### TEXTE DE L'EXERCICE
La France a peur. Elle est angoissée. C’est du moins ce que nous dit Henri Guaino sur le site du Monde (17.02.09) :

« La crise économique génère beaucoup d’angoisses et de souffrances sociales, mais aussi un grand sentiment d’injustice parce que ceux qui souffrent ont le sentiment de payer à la place des responsables. C’est une situation dangereuse qui offre un terreau favorable à tous les extrêmes. On sait où peut mener l’anticapitalisme extrémiste. C’est pourquoi le combat pour la moralisation du capitalisme est si important ».

Dépolitiser un contexte est une vieille arme rhétorique. Si les français descendent dans la rue, ce n’est pas parce qu’ils ressentent « beaucoup d’angoisses » ; mais bien pour dénoncer la politique du gouvernement, celle qui démantèle l’État Providence, qui garantissait plus de sécurité et de sérénité face à l’avenir. Si la crise provoque effectivement des « souffrances sociales », la politique d’Henri Guaino qui, rappelons-le, est conseiller de Nicolas Sarkozy, en provoque également.
Il s’agit bien, une fois encore, de balayer des revendications politiques pour les substituer par de funestes considérations : qui le pouvoir d’achat, qui l’angoisse légitime des français ou qui l’incompréhension, comme en 2005 sur le TCE (« Nous devons être plus pédagogique sur les réformes »).

Le pouvoir doit faire face à deux impératifs majeurs : démanteler l’État Providence (ce qu’ils appellent « les réformes ») et sortir de la crise. Le tout sans émeutes et avec le sourire. D’où ces appels à la morale. Souvenons nous des mots de Léo Ferré à propos de la morale : « ce qu’il y a d’encombrant avec la morale, c’est que c’est toujours la morale des autres». Le pouvoir nous met en garde contre l’extrémisme, mais pas contre l’agrandissement du parc pénitentiaire et le rôle majeur des syndicats. Leur rôle de chien de garde est abordé sans plus de forme sur le site du Monde (18.02.09) :

« Mais, en temps de crise et de tourmente sociale, même si celle-ci n’est pas généralisée et exacerbée comme dans les départements d’outre-mer, M. Sarkozy a plus que jamais besoin des syndicats. Sans eux, en particulier les cinq confédérations dites « représentatives », le risque de débordement social est réel.

[Entrées du jeu de données]
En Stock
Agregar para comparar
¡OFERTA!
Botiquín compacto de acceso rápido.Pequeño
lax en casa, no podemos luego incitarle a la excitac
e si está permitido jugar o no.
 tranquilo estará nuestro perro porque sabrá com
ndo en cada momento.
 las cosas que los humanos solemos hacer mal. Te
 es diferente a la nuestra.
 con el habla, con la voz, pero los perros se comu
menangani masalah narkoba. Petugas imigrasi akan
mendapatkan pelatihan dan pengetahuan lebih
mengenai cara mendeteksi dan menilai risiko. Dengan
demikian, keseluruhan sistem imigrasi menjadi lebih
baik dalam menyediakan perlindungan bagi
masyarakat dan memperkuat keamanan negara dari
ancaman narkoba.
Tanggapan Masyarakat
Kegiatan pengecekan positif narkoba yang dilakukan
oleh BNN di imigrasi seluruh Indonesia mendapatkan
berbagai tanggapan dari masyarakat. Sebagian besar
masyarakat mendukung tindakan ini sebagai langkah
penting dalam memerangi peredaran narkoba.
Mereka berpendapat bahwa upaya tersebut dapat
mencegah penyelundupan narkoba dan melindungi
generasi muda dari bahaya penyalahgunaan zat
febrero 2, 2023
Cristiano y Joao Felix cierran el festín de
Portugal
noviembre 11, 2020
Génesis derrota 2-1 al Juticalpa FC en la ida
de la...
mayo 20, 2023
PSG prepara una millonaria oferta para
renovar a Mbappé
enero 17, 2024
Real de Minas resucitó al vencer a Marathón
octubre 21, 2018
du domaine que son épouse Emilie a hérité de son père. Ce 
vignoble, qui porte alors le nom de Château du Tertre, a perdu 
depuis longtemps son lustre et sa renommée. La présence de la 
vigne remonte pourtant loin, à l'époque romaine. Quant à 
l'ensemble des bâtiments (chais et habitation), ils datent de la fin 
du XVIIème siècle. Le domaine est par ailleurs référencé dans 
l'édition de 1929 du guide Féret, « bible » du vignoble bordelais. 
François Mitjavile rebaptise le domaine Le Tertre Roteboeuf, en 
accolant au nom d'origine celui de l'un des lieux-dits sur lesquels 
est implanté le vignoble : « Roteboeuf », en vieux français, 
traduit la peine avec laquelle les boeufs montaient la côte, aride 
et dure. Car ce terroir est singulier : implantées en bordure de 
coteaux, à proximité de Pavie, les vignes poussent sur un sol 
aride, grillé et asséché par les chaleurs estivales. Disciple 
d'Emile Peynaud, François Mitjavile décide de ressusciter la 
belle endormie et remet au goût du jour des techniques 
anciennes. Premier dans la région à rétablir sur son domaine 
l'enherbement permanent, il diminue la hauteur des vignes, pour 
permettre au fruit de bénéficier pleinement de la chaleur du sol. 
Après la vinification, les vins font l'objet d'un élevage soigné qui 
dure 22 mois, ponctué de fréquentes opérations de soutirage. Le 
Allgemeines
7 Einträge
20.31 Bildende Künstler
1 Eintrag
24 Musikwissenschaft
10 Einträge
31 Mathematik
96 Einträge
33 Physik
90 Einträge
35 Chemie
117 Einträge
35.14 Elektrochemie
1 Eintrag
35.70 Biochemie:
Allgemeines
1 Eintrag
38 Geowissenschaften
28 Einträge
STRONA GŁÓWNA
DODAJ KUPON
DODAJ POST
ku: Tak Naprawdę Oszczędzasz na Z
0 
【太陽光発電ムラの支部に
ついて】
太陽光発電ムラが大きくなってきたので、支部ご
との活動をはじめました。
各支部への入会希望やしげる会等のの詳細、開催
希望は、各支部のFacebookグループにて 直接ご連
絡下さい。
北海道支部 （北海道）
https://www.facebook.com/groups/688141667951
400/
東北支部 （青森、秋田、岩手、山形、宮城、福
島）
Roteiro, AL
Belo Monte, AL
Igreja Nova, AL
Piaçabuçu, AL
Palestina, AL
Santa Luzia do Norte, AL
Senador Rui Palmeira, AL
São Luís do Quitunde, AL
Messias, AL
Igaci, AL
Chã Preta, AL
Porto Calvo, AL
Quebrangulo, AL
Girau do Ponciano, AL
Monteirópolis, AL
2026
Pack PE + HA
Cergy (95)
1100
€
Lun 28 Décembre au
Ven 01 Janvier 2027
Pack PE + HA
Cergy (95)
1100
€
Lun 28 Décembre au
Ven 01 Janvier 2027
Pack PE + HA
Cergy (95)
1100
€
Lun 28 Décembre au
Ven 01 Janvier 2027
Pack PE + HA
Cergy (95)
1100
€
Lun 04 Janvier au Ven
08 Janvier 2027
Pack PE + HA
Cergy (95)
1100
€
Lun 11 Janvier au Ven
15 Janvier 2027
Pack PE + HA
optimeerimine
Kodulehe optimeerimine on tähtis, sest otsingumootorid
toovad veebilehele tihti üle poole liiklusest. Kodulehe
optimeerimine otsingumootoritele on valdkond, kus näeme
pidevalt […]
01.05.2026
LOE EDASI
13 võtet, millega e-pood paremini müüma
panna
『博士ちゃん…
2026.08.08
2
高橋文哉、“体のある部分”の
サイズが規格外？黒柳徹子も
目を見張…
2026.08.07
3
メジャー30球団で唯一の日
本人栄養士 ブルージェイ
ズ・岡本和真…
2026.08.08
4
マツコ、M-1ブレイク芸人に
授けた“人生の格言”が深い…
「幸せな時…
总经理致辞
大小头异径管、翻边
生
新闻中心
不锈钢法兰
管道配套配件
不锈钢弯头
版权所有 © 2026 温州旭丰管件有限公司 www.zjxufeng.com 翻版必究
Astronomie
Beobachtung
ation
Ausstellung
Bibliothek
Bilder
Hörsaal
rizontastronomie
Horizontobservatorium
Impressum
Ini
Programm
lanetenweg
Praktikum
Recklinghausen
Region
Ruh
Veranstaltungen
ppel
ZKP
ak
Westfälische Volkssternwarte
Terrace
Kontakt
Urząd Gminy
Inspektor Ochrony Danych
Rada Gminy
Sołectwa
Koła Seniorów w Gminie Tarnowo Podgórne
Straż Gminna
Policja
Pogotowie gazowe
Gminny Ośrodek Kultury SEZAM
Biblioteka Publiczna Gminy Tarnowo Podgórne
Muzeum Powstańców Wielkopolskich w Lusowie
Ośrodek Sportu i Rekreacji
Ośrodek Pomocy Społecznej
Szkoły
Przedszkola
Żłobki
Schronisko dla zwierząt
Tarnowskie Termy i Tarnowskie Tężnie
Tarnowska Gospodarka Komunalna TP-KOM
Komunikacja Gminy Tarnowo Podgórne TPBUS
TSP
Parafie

### CONSIGNE 1
D'après le texte, quelle fonction Henri Guaino occupe-t-il auprès de Nicolas Sarkozy ?
### CONSIGNE 2
Modifiez les entrées du jeu de données depuis leur début jusqu'à la ligne contenant « las cosas que » incluse, en remplaçant « perro » par « gato ». Ne donnez que ces lignes et ne changez rien d'autre.

### RÉPONSE 1
Il est conseiller de Nicolas Sarkozy.

### RÉPONSE 2
En Stock
Agregar para comparar
¡OFERTA!
Botiquín compacto de acceso rápido.Pequeño
lax en casa, no podemos luego incitarle a la excitac
e si está permitido jugar o no.
 tranquilo estará nuestro gato porque sabrá com
ndo en cada momento.
 las cosas que los humanos solemos hacer mal. Te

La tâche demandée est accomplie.